I think it's unacceptable actually. The manager is humiliating and belittling the student. Not acceptable.

IgoogledYOLO · 07/07/2024 14:27

Why doesn't he like the swearing? Does it show poor control, bad etiquette and is disrespectful to others?? Hmm.

If you have the right relationship I'd go direct and stare at him until he squirms at his own absurdity. From the sound of him, he wouldn't get it so I would be more likely to report him.

I often apologise to my toddler when I get frustrated or over react, it's part of being a grown up and setting a good example. He needs to do the same.

ShanghaiDiva · 07/07/2024 14:41

Completely unacceptable. Student should be disciplined for swearing, but not in front of whole school. As a parent I would be furious,

mechanicalpencil · 07/07/2024 15:12

thanks very much for all the votes/comments so far. It's really helpful to hear objective opinions!

OP posts:
caramac04 · 07/07/2024 16:42

Be respectful to be respected. Model the behaviour you want to see in the student.
That is not appropriate behaviour by the staff member.

WindowFrogs · 07/07/2024 16:56

This is awful from the manager, completely unacceptable in a workplace and the school have a duty of care to those children. Even if the boy has been behaving badly he's a child and adults in his life shouldn't be modelling abusive, aggressive behaviour like this. If I spoke to someone like this in any workplace I would expect to lose my job. And I've worked in front line life or death situations, there's no excuse for acting this unprofessional and bullying a young teenager.

mechanicalpencil · 07/07/2024 21:06

Thanks for your messages and honest opinions everyone.
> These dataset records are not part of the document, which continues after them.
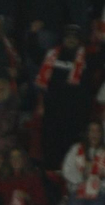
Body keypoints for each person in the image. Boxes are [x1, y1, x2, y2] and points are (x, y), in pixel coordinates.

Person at [35, 24, 90, 169]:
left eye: (74, 38)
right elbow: (44, 84)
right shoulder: (51, 55)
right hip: (52, 110)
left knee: (70, 149)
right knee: (51, 148)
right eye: (68, 37)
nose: (71, 40)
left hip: (74, 113)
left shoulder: (86, 59)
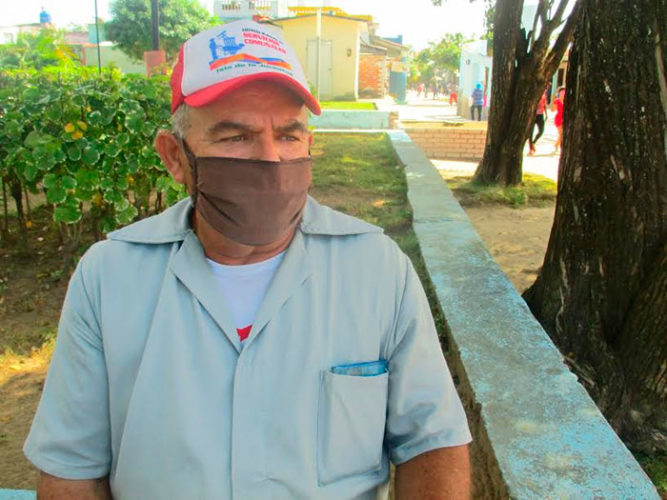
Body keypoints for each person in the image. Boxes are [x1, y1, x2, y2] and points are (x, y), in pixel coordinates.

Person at [23, 20, 472, 499]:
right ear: (174, 157)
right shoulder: (108, 277)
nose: (271, 160)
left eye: (288, 135)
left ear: (309, 145)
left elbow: (433, 445)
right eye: (235, 137)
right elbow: (72, 470)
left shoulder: (378, 271)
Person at [528, 89, 548, 156]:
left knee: (541, 131)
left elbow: (544, 104)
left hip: (540, 115)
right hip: (532, 115)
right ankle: (530, 149)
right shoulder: (533, 92)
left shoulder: (544, 93)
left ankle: (533, 142)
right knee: (531, 133)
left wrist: (546, 114)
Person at [551, 86, 565, 154]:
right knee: (561, 134)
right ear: (559, 93)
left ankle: (556, 145)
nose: (563, 94)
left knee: (562, 134)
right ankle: (558, 146)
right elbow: (552, 110)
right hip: (558, 119)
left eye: (564, 92)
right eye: (562, 92)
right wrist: (554, 103)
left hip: (565, 119)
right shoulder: (557, 101)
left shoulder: (567, 101)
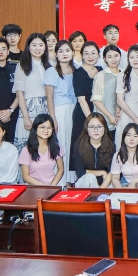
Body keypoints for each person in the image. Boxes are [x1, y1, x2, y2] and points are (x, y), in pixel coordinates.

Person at [43, 40, 76, 184]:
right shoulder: (51, 71)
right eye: (61, 51)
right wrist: (53, 119)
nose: (64, 54)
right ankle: (59, 181)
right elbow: (49, 97)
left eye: (67, 50)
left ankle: (70, 180)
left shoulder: (77, 69)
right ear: (56, 54)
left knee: (72, 144)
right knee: (61, 143)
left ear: (73, 52)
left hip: (74, 110)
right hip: (59, 111)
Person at [14, 33, 50, 152]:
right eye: (34, 45)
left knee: (44, 147)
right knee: (27, 148)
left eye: (41, 45)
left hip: (45, 111)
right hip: (28, 111)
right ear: (28, 47)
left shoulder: (49, 66)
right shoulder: (22, 65)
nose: (37, 48)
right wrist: (26, 117)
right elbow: (19, 94)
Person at [19, 114, 64, 186]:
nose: (46, 130)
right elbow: (25, 177)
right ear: (35, 128)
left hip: (52, 185)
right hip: (34, 187)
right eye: (42, 127)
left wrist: (52, 185)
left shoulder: (56, 146)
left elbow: (61, 169)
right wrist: (44, 186)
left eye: (49, 128)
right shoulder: (26, 150)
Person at [72, 42, 102, 152]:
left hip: (99, 112)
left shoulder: (100, 70)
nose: (90, 56)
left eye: (93, 53)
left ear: (98, 55)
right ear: (82, 56)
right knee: (82, 146)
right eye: (86, 53)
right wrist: (91, 120)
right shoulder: (78, 73)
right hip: (83, 114)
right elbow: (81, 100)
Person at [115, 45, 138, 147]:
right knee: (125, 143)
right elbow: (120, 100)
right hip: (128, 113)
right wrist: (135, 118)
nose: (135, 60)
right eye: (132, 57)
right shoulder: (123, 75)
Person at [73, 112, 115, 188]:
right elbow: (80, 172)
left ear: (104, 128)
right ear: (87, 129)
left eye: (99, 126)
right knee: (90, 177)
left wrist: (101, 189)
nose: (96, 130)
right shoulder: (79, 145)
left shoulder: (111, 146)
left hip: (105, 182)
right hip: (85, 182)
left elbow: (111, 172)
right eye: (92, 127)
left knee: (113, 183)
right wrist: (102, 172)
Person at [91, 45, 121, 131]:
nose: (113, 59)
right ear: (104, 59)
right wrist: (109, 116)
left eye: (116, 56)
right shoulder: (101, 75)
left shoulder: (124, 73)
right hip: (105, 118)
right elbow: (96, 100)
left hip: (121, 118)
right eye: (110, 57)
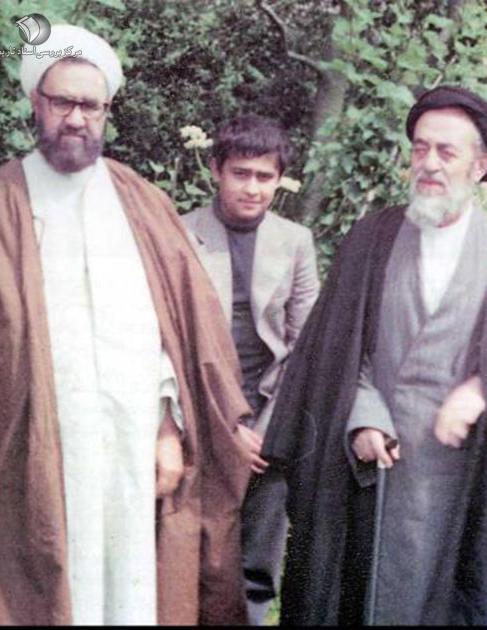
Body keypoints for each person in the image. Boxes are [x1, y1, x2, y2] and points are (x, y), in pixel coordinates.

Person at [261, 85, 487, 625]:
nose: (430, 164)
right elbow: (339, 352)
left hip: (471, 480)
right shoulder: (372, 239)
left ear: (479, 165)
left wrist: (485, 387)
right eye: (420, 148)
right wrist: (362, 416)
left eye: (447, 151)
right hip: (376, 475)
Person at [0, 24, 252, 625]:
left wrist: (169, 426)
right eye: (62, 102)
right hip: (32, 447)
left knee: (134, 587)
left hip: (131, 443)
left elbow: (176, 329)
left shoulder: (140, 202)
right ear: (35, 103)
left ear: (107, 111)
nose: (76, 118)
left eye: (90, 106)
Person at [181, 114, 319, 625]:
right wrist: (225, 426)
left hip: (269, 411)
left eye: (265, 177)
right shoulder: (180, 233)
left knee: (258, 553)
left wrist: (267, 427)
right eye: (241, 174)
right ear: (216, 169)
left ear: (279, 179)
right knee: (194, 545)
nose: (253, 188)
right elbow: (173, 340)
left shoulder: (295, 241)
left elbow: (305, 345)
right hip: (199, 406)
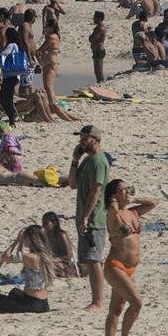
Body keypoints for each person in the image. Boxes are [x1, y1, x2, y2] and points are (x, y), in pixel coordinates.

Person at [102, 179, 158, 336]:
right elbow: (112, 210)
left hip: (131, 269)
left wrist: (133, 199)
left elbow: (154, 202)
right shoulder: (113, 214)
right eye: (123, 190)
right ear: (114, 196)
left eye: (129, 189)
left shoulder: (133, 213)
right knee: (137, 303)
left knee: (117, 308)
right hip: (115, 266)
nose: (128, 192)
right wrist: (113, 202)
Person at [68, 125, 110, 312]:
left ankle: (98, 302)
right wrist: (75, 160)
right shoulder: (87, 161)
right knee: (90, 261)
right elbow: (72, 184)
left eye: (85, 138)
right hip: (85, 218)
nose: (81, 141)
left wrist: (85, 217)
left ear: (96, 139)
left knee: (94, 261)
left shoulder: (99, 161)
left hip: (95, 220)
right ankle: (96, 300)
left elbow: (96, 191)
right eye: (81, 138)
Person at [0, 225, 55, 313]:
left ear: (31, 240)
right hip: (43, 303)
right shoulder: (46, 256)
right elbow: (20, 254)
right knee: (14, 292)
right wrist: (22, 241)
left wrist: (18, 240)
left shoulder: (30, 257)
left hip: (32, 304)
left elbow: (5, 257)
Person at [42, 212, 78, 278]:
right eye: (43, 224)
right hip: (58, 260)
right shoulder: (46, 235)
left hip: (70, 262)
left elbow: (69, 256)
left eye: (46, 223)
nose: (43, 226)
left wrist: (53, 259)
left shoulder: (61, 235)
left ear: (54, 223)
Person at [36, 19, 61, 106]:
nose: (45, 28)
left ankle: (53, 105)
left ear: (51, 27)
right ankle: (53, 105)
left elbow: (39, 50)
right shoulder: (54, 36)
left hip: (50, 64)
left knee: (49, 87)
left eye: (46, 26)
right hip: (50, 64)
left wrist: (39, 59)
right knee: (49, 87)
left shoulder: (51, 37)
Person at [89, 11, 107, 85]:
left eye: (95, 17)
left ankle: (101, 85)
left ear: (99, 18)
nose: (93, 18)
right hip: (97, 50)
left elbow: (93, 39)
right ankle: (99, 84)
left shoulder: (100, 28)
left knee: (99, 71)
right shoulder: (98, 27)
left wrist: (90, 37)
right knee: (97, 71)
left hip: (99, 50)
At the time, I was extremely uncomfortable seeing an adult and supposed role model loosing control and humiliating a student in front of the whole school. I didn't do anything about it as I wondered whether or not I was overacting.

However, it has been on my mind and (I didn't want to mention this too much in the poll), there have been multiple instances of unprofessional behaviour since and when you connect the dots I think this is definitely something that needs to be taken further.

I think the student needed to be taken aside and spoken to in a calm and professional manner and the issue addressed that way.

OP posts:
TarantinoIsAMisogynist · 07/07/2024 21:11

This wouldn't be acceptable in a workplace (done to a colleague), so it's not acceptable in a school.

EatingSleeping · 07/07/2024 21:15

I think it's actually appalling that a person in a position of trust and authority would speak to a child like that in front of the whole school. If I thought my child was being treated that way I'd complain and Id expect other adults witnessing it to raise it. You feel uncomfortable because it isn't right and your gut knows it

I'm finding it hard to see what a child could do that would warrant that and it's not an effective discipline method anyway. Surely it's just causing shame?!

Also if it helps that sounds like an adult that is not ok and youd presumably be getting help for them too.